Under this language, the “excess insurer attaches when the liability limits of the underlying policy have been exhausted because the underlying insurers have made payments for loss. Therefore, if [the underlying insurers] made payments that did not fit within the definition of ‘loss,’ the [insured] cannot rely on those payments to establish that the underlying policies have been exhausted.”
The commonalities in each of the decisions where an excess insurer has been permitted to challenge the primary insurer’s payment are two-fold. First, unequivocal policy language in the excess policy providing that payment by underlying insurers of uncovered losses does not reduce its attachment point. Second, there must be clear evidence that the primary insurer’s payment was for an uncovered loss.
The starting point to consider an improper erosion challenge must be the policy language. The stronger the language, the better. But as the AXIS decision demonstrates, the policy language is no guaranteed panacea since the language in the AXIS excess policy was quite clear that AXIS would drop down only when the underlying policies were reduced or exhausted by a covered loss.

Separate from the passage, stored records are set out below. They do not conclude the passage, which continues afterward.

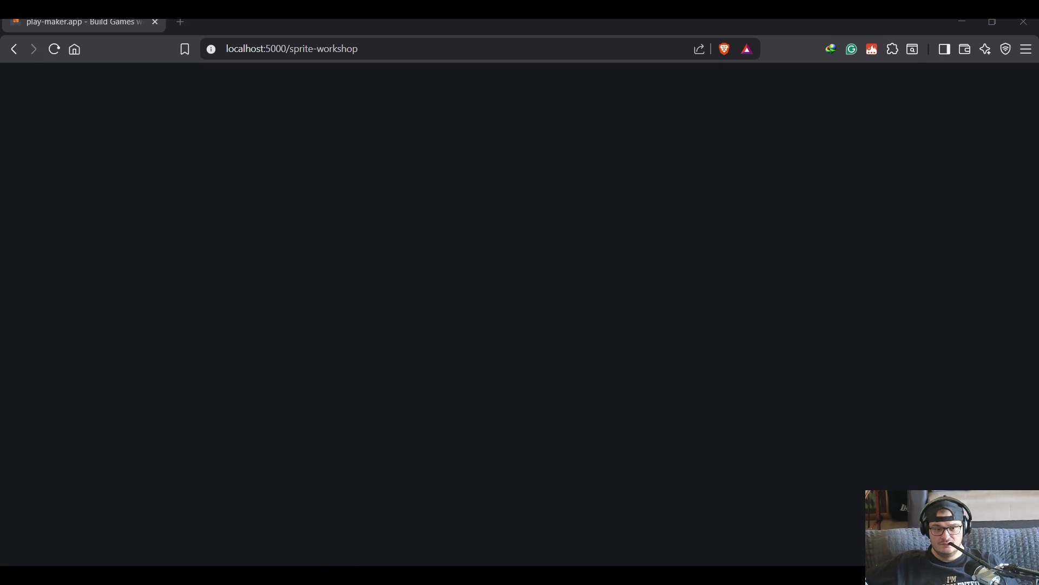
- Replace /sprite-workshop in the address with / and load the localhost:5000/editor?project suggestion
click(373, 53)
mouse_move(373, 53)
mouse_down()
mouse_move(304, 64)
mouse_move(288, 82)
mouse_up()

Disputes over improper erosion can lead courts to look to public-policy concerns. In these instances, it is critical to remind courts of their obligations to render decisions based on policy language alone. More often than not, they have stood on that premise in deciding other types of coverage disputes. The facts are also critical in deciding whether to challenge the primary insurer’s payment—particularly egregious facts. For example, if the primary insurer paid a claim that was potentially subject to an exclusion, then it may be difficult for an excess insurer to present a compelling case for improper erosion. On the other hand, where the primary insurer clearly paid an uncovered loss, either through carelessness or perhaps to prematurely exhaust a policy that would ultimately be eroded, the case for improper erosion is far stronger.
Ultimately, whether to challenge a primary insurer’s payment involves a panoply of considerations. The more holistic the approach, the better.